**YOUR OBJECTIVE**. Only the lines from the start of the data below through the line that contains "- tumour on" are to be copied, exactly and without pictures.

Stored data
·····

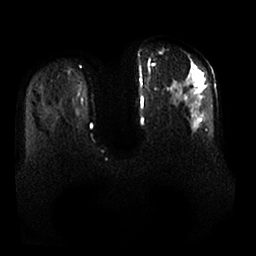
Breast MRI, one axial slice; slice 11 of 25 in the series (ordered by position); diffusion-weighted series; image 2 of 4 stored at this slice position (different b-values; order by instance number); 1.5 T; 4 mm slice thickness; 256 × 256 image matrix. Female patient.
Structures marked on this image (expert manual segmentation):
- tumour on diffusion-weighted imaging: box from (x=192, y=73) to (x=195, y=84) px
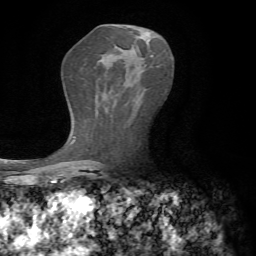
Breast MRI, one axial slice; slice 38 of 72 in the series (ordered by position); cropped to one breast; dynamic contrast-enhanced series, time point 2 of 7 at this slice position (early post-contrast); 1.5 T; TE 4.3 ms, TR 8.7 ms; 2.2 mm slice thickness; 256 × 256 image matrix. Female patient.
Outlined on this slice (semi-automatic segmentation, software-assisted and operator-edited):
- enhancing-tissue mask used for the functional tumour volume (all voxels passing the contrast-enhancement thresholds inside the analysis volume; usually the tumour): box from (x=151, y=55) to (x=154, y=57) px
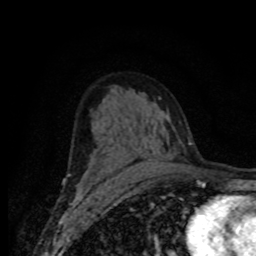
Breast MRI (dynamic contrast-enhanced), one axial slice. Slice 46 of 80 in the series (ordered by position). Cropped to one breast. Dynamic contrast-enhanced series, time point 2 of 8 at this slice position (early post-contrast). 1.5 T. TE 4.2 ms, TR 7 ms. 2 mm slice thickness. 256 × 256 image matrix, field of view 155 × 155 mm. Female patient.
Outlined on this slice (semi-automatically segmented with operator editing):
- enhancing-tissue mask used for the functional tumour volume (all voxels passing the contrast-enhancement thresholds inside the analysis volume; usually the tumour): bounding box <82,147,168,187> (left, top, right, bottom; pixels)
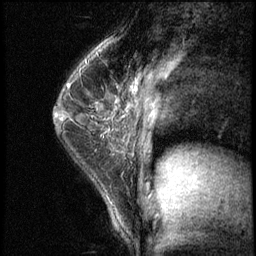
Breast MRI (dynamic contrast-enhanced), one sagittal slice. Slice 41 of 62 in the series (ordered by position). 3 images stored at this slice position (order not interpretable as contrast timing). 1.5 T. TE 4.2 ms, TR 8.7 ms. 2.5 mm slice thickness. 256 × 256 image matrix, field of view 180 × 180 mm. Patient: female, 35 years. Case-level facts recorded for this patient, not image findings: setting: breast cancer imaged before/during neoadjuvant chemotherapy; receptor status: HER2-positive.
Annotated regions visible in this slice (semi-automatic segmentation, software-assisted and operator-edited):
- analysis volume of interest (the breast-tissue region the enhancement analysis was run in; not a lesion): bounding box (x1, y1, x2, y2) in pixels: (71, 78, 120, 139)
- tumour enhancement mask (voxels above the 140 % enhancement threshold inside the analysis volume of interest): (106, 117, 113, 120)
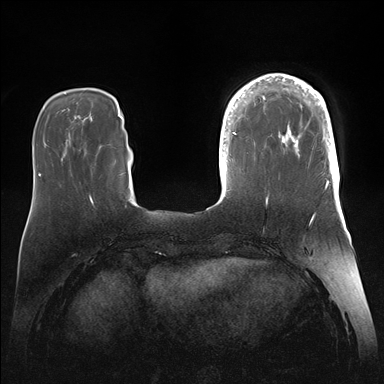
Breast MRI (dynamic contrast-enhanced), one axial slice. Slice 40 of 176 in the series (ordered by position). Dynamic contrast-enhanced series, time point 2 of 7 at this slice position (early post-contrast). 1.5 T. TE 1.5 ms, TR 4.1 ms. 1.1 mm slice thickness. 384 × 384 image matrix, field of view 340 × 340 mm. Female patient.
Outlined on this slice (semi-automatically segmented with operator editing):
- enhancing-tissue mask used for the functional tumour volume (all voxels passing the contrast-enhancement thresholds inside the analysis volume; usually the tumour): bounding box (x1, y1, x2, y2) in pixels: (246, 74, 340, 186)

·····

**ANSWER SPACE**.
Breast MRI, one axial slice; slice 11 of 25 in the series (ordered by position); diffusion-weighted series; image 2 of 4 stored at this slice position (different b-values; order by instance number); 1.5 T; 4 mm slice thickness; 256 × 256 image matrix. Female patient.
Structures marked on this image (expert manual segmentation):
- tumour on diffusion-weighted imaging: box from (x=192, y=73) to (x=195, y=84) px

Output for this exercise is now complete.